Walsh appears to be a fast learner – she’s earned podium places in half of the 10 races she’s done this year. Walsh was also just welcomed as a member on the Spartan Pro Race team this summer, and has already garnered several sponsorships. She said she’d like to become a full-time Spartan racer if she finds more sponsors, and even if she doesn’t get to do that, she plans on continuing competing as long as she is physically able.
“I’ll never stop racing,” she said.
Though Walsh may be an outlier in her dedication to what she’s trying to accomplish, she said that she hopes her quick ascent to racing well will encourage others, especially women, to try the sport out.
“I hope to inspire young girls, young women, older women,” she said.
Walsh will be competing in the Spartan Race Championship on Sept. 20, when competitors from all over the world will gather in Killington to race a Beast-level obstacle course on the mountain. This year, she expects to be in much better shape for the long and grueling course.
Believing is succeeding
Walsh attributes her success so far to several factors: listening to her body to avoid injuries, working out with training groups and fitness friends, the belief that she will get better, and a mental toughness that allows one to forget pain.
“You really have to get into that zone,” said Walsh, noting that she enters a state in races where she crosses the threshold of pain. “It’s an ‘‘I’m not feeling this pain,’ place,” she said.

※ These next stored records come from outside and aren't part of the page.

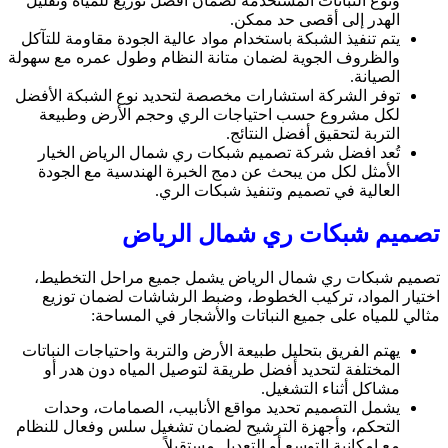
ونوع النباتات المستخدمة لضمان أفضل توزيع للمياه وتقليل
الهدر إلى أقصى حد ممكن.
يتم تنفيذ الشبكة باستخدام مواد عالية الجودة مقاومة للتآكل
والظروف الجوية لضمان متانة النظام وطول عمره مع سهولة
الصيانة.
توفر الشركة استشارات مخصصة لتحديد نوع الشبكة الأفضل
لكل مشروع حسب احتياجات الري وحجم الأرض وطبيعة
التربة لتحقيق أفضل النتائج.
تُعد افضل شركة تصميم شبكات ري شمال الرياض الخيار
الأمثل لكل من يبحث عن دمج الخبرة الهندسية مع الجودة
العالية في تصميم وتنفيذ شبكات الري.
تصميم شبكات ري شمال الرياض
تصميم شبكات ري شمال الرياض يشمل جميع مراحل التخطيط،
اختيار المواد، تركيب الخطوط، وضبط الرشاشات لضمان توزيع
مثالي للمياه على جميع النباتات والأشجار في المساحة:
يهتم الفريق بتحليل طبيعة الأرض والتربة واحتياجات النباتات
المختلفة لتحديد أفضل طريقة لتوصيل المياه دون هدر أو
مشاكل أثناء التشغيل.
يشمل التصميم تحديد مواقع الأنابيب، الصمامات، وحدات
التحكم، وأجهزة الترشيح لضمان تشغيل سلس وفعال للنظام
مع إمكانية التوسع أو التعديل مستقبلاً.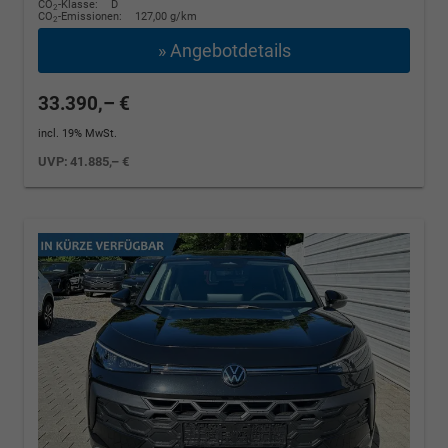
CO
-Klasse:
D
2
CO
-Emissionen:
127,00 g/km
2
» Angebotdetails
33.390,– €
incl. 19% MwSt.
UVP:
41.885,– €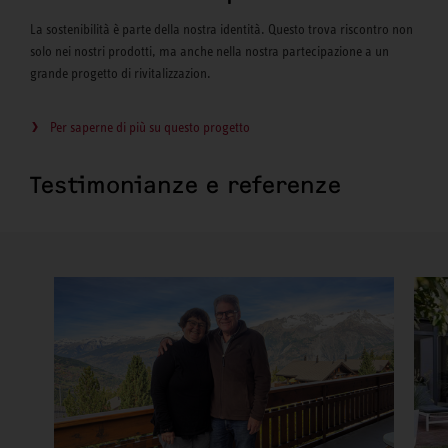
La sostenibilità è parte della nostra identità. Questo trova riscontro non
solo nei nostri prodotti, ma anche nella nostra partecipazione a un
grande progetto di rivitalizzazion.
Per saperne di più su questo progetto
Testimonianze e referenze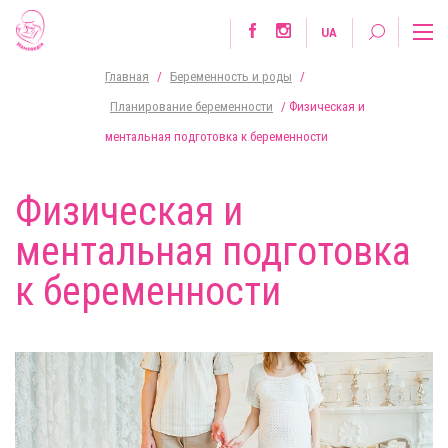
UA
Главная
/
Беременность и роды
/
Планирование беременности
/
Физическая и
ментальная подготовка к беременности
Физическая и
ментальная подготовка
к беременности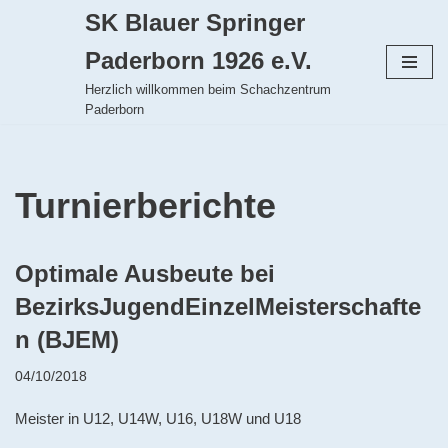
SK Blauer Springer
Zum
Paderborn 1926 e.V.
Inhalt
Herzlich willkommen beim Schachzentrum
springen
Paderborn
Turnierberichte
Optimale Ausbeute bei
BezirksJugendEinzelMeisterschafte
n (BJEM)
04/10/2018
Meister in U12, U14W, U16, U18W und U18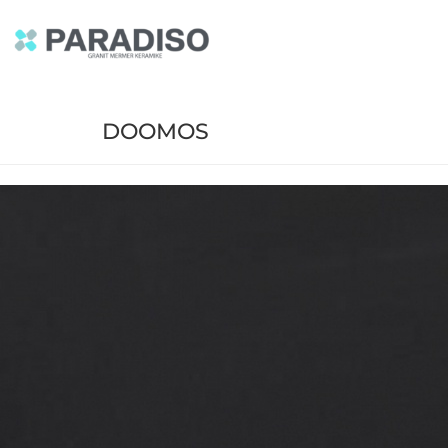
DOOMOS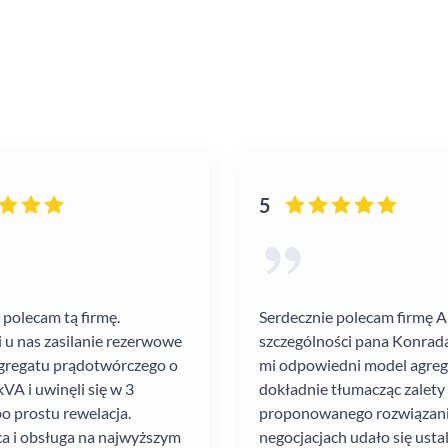
5
 polecam tą firmę.
Serdecznie polecam firmę 
i u nas zasilanie rezerwowe
szczególności pana Konrada
gregatu prądotwórczego o
mi odpowiedni model agre
VA i uwinęli się w 3
dokładnie tłumacząc zalety
po prostu rewelacja.
proponowanego rozwiązania
a i obsługa na najwyższym
negocjacjach udało się ustal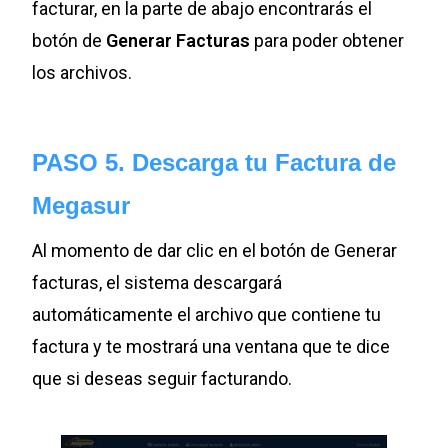
facturar, en la parte de abajo encontrarás el
botón de
Generar Facturas
para poder obtener
los archivos.
PASO 5. Descarga tu Factura de
Megasur
Al momento de dar clic en el botón de Generar
facturas, el sistema descargará
automáticamente el archivo que contiene tu
factura y te mostrará una ventana que te dice
que si deseas seguir facturando.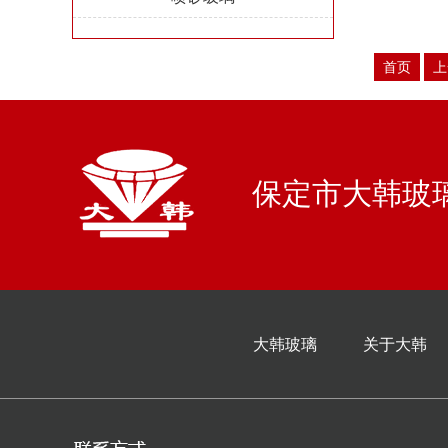
首页
上
保定市大韩玻璃
大韩玻璃
关于大韩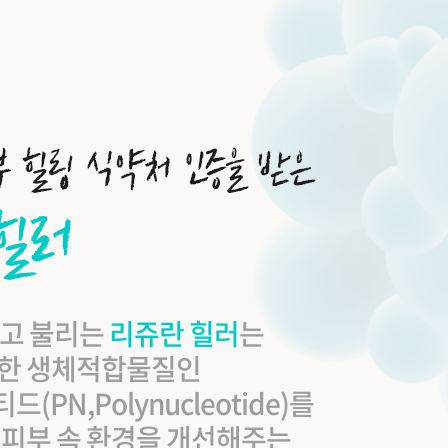
라고 불리는
리쥬란 힐러
는
한 생체적합물질인
PN,Polynucleotide)를
 피부 속 환경을 개선해주는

The friends Walsh works out with at Fitness Zone got a special shout-out for her growth as an athlete. “They’re the ones I can really thank,” Walsh said. “They’ve all really supported me.”
Walsh spoke about the value of support and having people believe in her – both things, coinciding with running, helped Walsh get through a difficult period during college, just after her mother died.
“I was in a really rough place,” she said. Walsh added that her sprinting times were growing steadily worse, and she was struggling outside of athletics as well. “I couldn’t find my niche.”
After taking some time off, Walsh entered her fifth and last year at Townsend University in Maryland, and she tried out cross-country running. She said the coach encouraged her to run with the team.
“He saw my potential and believed in me,” she said. “I didn’t believe in myself for a long time.”
Walsh fell in love with running 5k races, and after school she continued doing road racing, which eventually led her to where she is today with Spartan Racing. Now, Walsh said she feels like a part of the obstacle running community, one that is welcoming to any people who are willing to challenge themselves.
“We’re normal human beings taking on a challenge,” said Walsh. “You’re capable of chasing after your dreams.”
Walsh said that she is pursuing her own dream, one that she loves. “I’m living the life I want to live, and I’m so happy,” she said.